Sifrol Mechanism of Action

Pharmacotherapeutic group: dopamine agonist. ATC code: N04BC05.
Pharmacology: Mode of Action: Pramipexole, the active ingredient of Sifrol is a dopamine agonist and binds with high selectivity and specificity to the dopamine D2 subfamily receptors and has a preferential affinity to D3 receptors; it has full intrinsic activity.
Sifrol alleviates parkinsonian motor deficits by stimulation of dopamine receptors in the striatum. Animal studies have shown that pramipexole inhibits dopamine synthesis, release, and turnover. Pramipexole protects dopamine neurones from degeneration in response to ischemia or metamphetamine neurotoxicity.
The precise mechanism of action of Sifrol as a treatment for Restless Legs Syndrome is not known. Although the pathophysiology of Restless Legs Syndrome is largely unknown, neuropharmacological evidence suggests primary dopaminergic system involvement. Positron emission tomographic (PET) studies suggest that a mild striatal presynaptic dopaminergic dysfunction may be involved in the pathogenesis of Restless Legs Syndrome.
In vitro studies demonstrate that pramipexole protects neurones from levodopa neurotoxicity.
Pharmacodynamics: In human volunteers a dose-dependent decrease in prolactin was observed.

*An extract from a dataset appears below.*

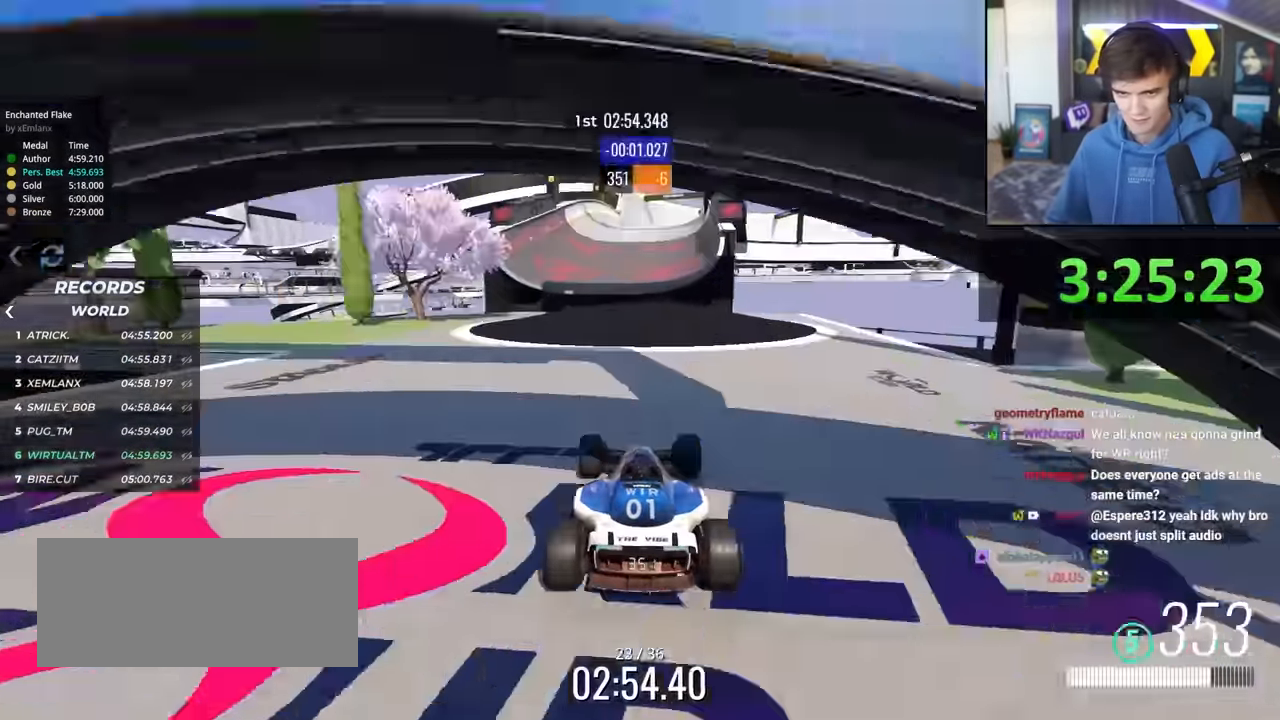
{"keys": ["up"], "events": [[33, "left", "up"], [183, "right", "down"], [266, "right", "up"]]}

In a clinical trial with healthy volunteers, where Sifrol prolonged-release tablets were titrated faster than recommended (every 3 days) up to 4.5 mg per day, an increase in blood pressure and heart rate was observed. Such effect was not observed in patient studies.

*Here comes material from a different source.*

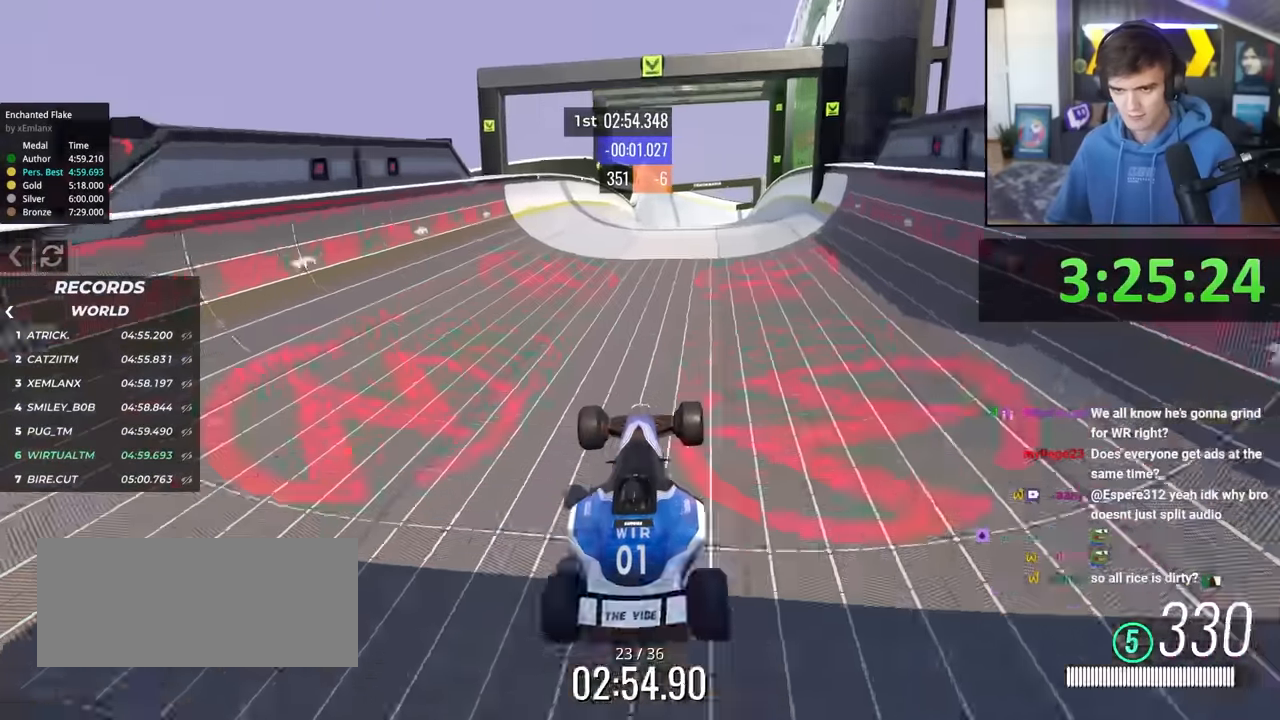
{"keys": ["up"], "events": []}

Clinical Trials: Parkinson's disease: Efficacy of Sifrol in the controlled clinical trials was maintained for the duration of the trials, approximately six months. In open continuation trials lasting for more than three years there were no signs of decreasing efficacy.
Restless Legs Syndrome: The efficacy of Sifrol was evaluated in four placebo controlled trials in approximately 1000 patients with moderate to very severe Restless Legs Syndrome. Efficacy was demonstrated in controlled trials in patients treated for up to 12 weeks and sustained efficacy was shown over a period of 9 months. The efficacy of Sifrol was maintained during open continuation trials lasting for up to 1 year. In a placebo controlled clinical trial over 26 weeks, the efficacy of pramipexole was confirmed in patients with moderate to severe RLS.
Pharmacokinetics: Absorption: Pramipexole is rapidly and completely absorbed following oral administration. The absolute bioavailability is greater than 90% and the maximum plasma concentrations occur between 1 and 3 hours. The rate of absorption is reduced by food intake but not the overall extent of absorption. Pramipexole shows linear kinetics and a relatively small inter-patient variation of plasma levels.
Distribution: In humans the protein binding of pramipexole is very low (< 20 %) and the volume of distribution is large (400L). High brain tissue concentrations were observed in the rat (approx. 8-fold compared to plasma).
Biotransformation: Pramipexole is metabolised in man only to a small extent.
Elimination: Renal excretion of unchanged pramipexole is the major route of elimination and accounts for about 80% of dose. Approx. 90 % of a ¹⁴C-labelled dose is excreted through the kidneys while less than 2% is found in the feces. The total clearance of pramipexole is approx. 500 ml/min and the renal clearance is approx. 400 ml/min. The elimination half-life (t ½) varies from 8 hours in the young to 12 hours in the elderly.
Age: Pramipexole clearance decreases with the age as the half-life and clearance are about 40% longer and 30% lower respectively, in elderly (aged 65 years or older) compared with young healthy volunteers (age less than 40 years). The difference is most likely due to the well-known reduction in renal function with age, since pramipexole clearance is correlated with renal function, as measured by creatinine clearance.